* SOURCE EXCERPT
►

Now that conservatives and libertarians are beginning to recover
from the injuries they sustained by banging their heads against
walls, desks, and other hard objects on June 28, perhaps it’s a
good time to introduce a ray of hope that might have seemed
absurdly Pollyannaish during the dark hours immediately following
the Supreme Court’s surreal Obamacare ruling. Although the voters
can put an end to the madness on November 6, the states don’t need
to wait until Election Day to take aim at a point of vulnerability
that remains in place despite the Court’s latest caprice. They can
refuse to implement the law’s insurance exchanges.
The exchanges didn’t receive the attention their importance
merits while the press, public, and political establishment
remained intently focused on Obamacare’s individual mandate and the
possibility that it might be ruled unconstitutional. The law calls
for the states to set up these new bureaucracies, whose ostensible
purpose will be to provide “marketplaces” in which people with no
employer-based health insurance can shop for coverage at
competitive rates. Now that the Court has upheld the individual
mandate, these insurance exchanges constitute the key to the
success or failure of the law. They are also its Achilles’
heel.
How’s that? Well, as the Cato Institute’s Michael Cannon
succinctly
puts it, “Without these bureaucracies, Obamacare cannot work.”
And, oddly enough, the law doesn’t actually require states to set
up these “marketplaces.” Moreover, there is no rational incentive
for them to do so. If a state sets up an exchange, it then must pay
for it, which won’t be cheap. Cannon writes, “States that opt to
create an exchange can expect to pay anywhere from $10 million to
$100 million per year to run it.” This is a burden that the states,
most of which are already in deep financial trouble, are not likely
to embrace with enthusiasm.

◄

* PROVIDED INFORMATION
►

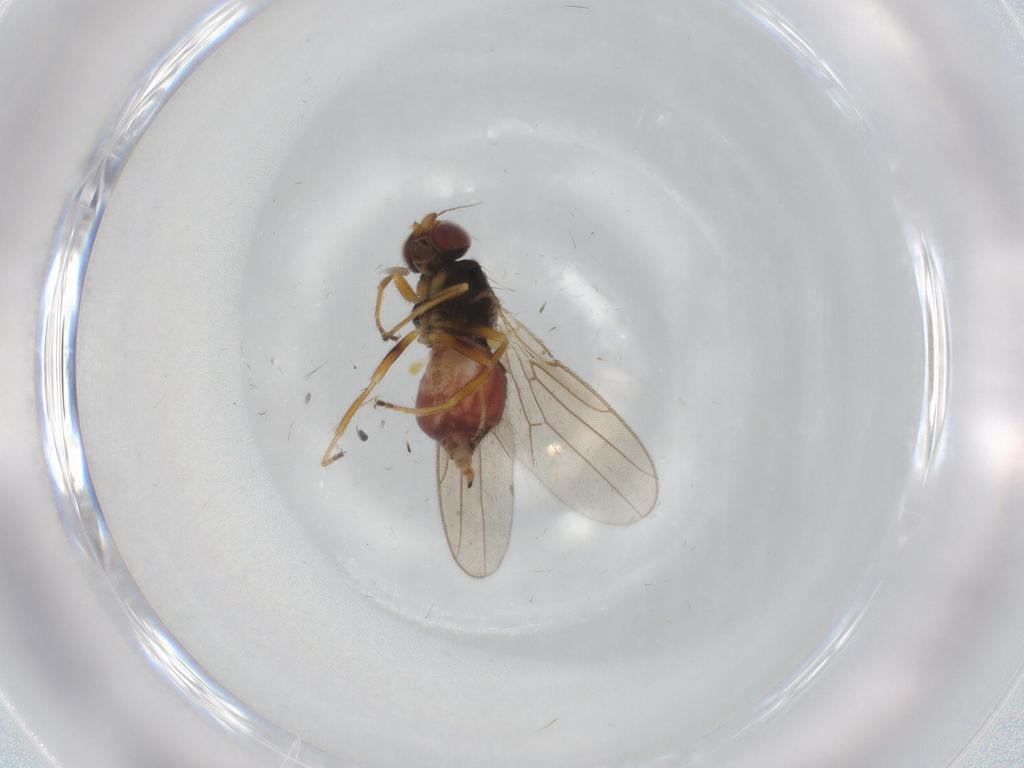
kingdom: Animalia
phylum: Arthropoda
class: Insecta
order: Diptera
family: Chloropidae
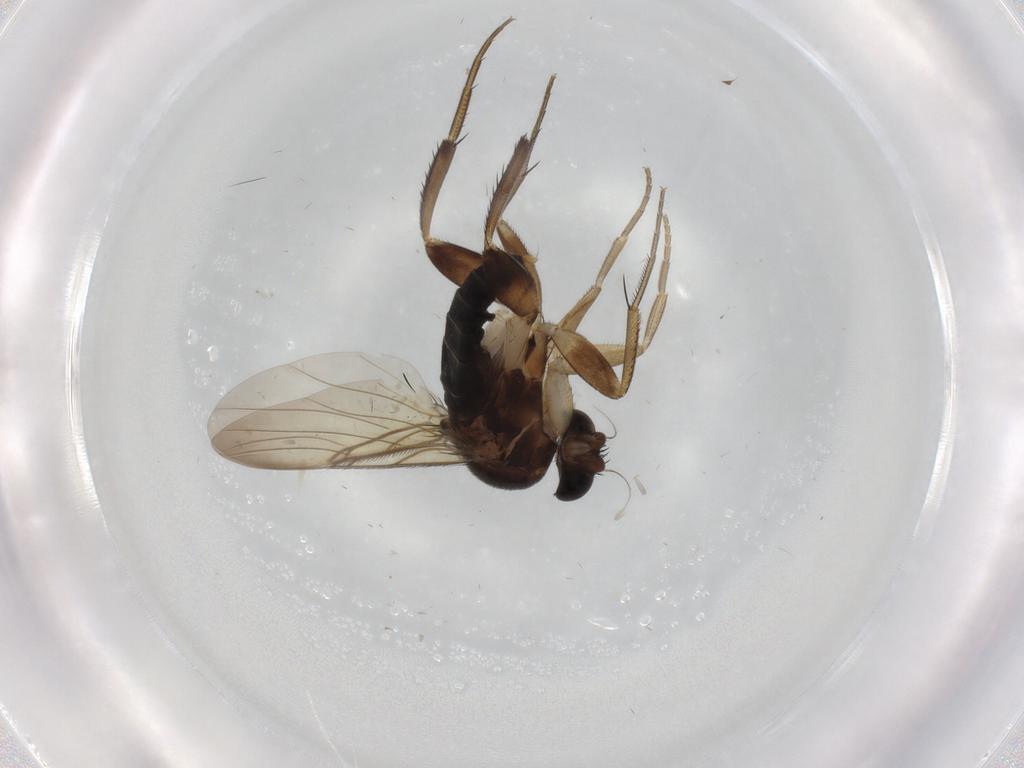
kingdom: Animalia
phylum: Arthropoda
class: Insecta
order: Diptera
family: Phoridae
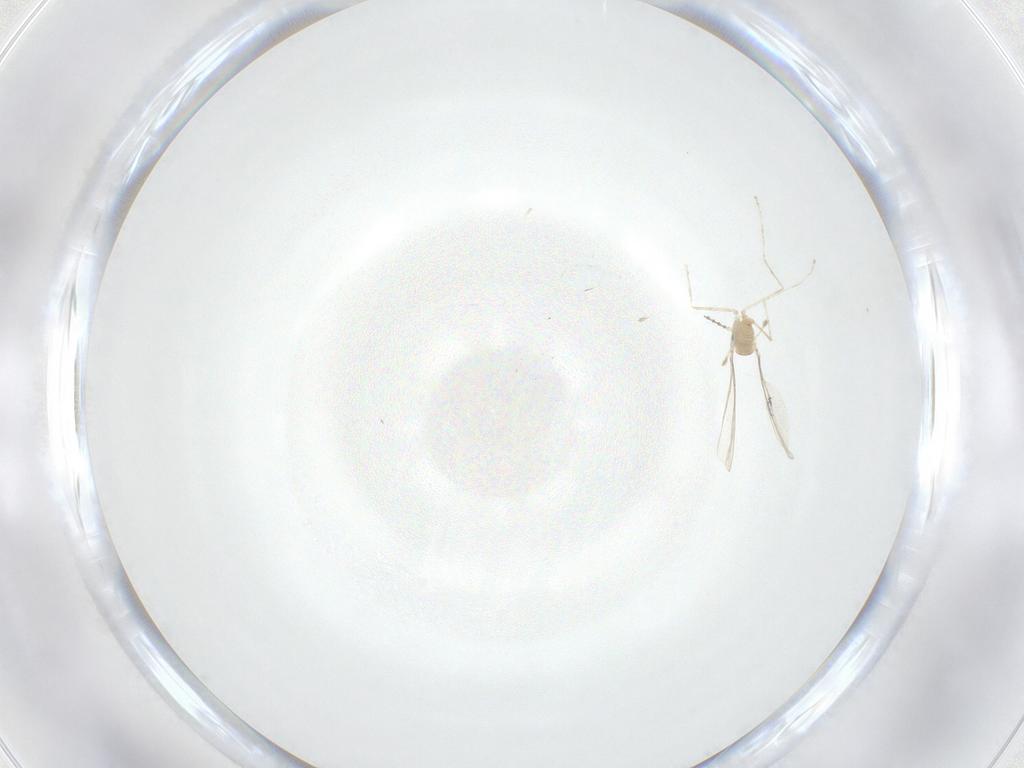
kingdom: Animalia
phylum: Arthropoda
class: Insecta
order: Diptera
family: Ceratopogonidae
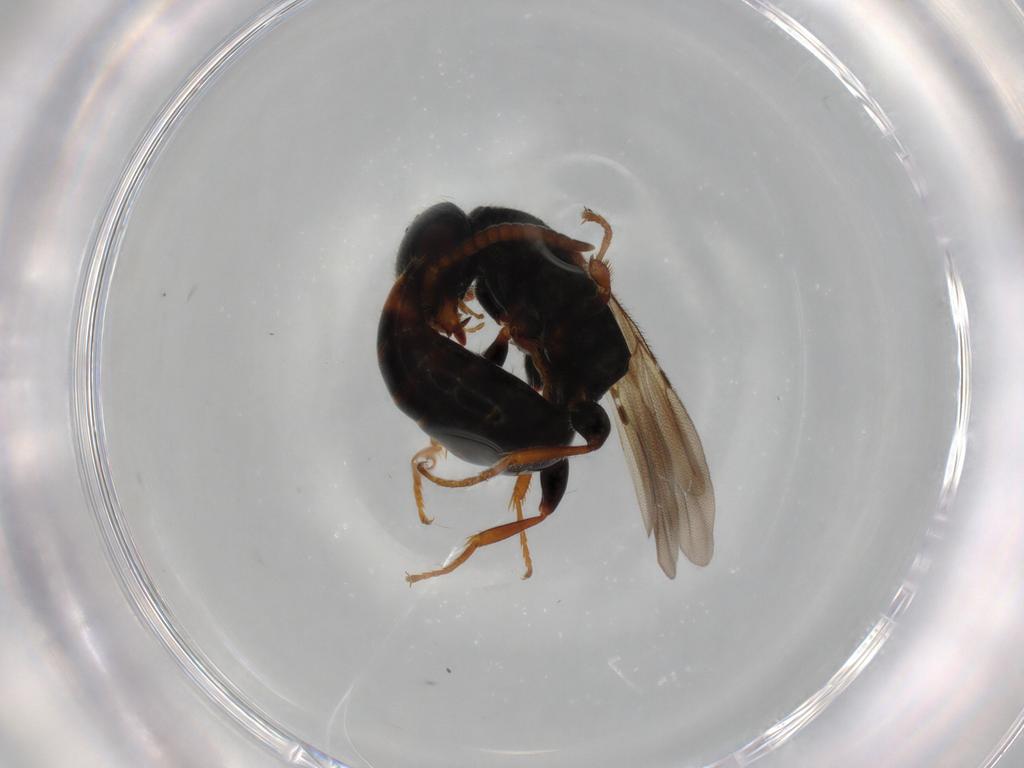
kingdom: Animalia
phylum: Arthropoda
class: Insecta
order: Hymenoptera
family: Bethylidae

◄

* TO BE DONE
Write out everything from "How’s that? Well, as" down to "embrace with enthusiasm." in the passage on the Obamacare insurance exchanges, copying it word for word.

* FINISHED EXERCISE
How’s that? Well, as the Cato Institute’s Michael Cannon
succinctly
puts it, “Without these bureaucracies, Obamacare cannot work.”
And, oddly enough, the law doesn’t actually require states to set
up these “marketplaces.” Moreover, there is no rational incentive
for them to do so. If a state sets up an exchange, it then must pay
for it, which won’t be cheap. Cannon writes, “States that opt to
create an exchange can expect to pay anywhere from $10 million to
$100 million per year to run it.” This is a burden that the states,
most of which are already in deep financial trouble, are not likely
to embrace with enthusiasm.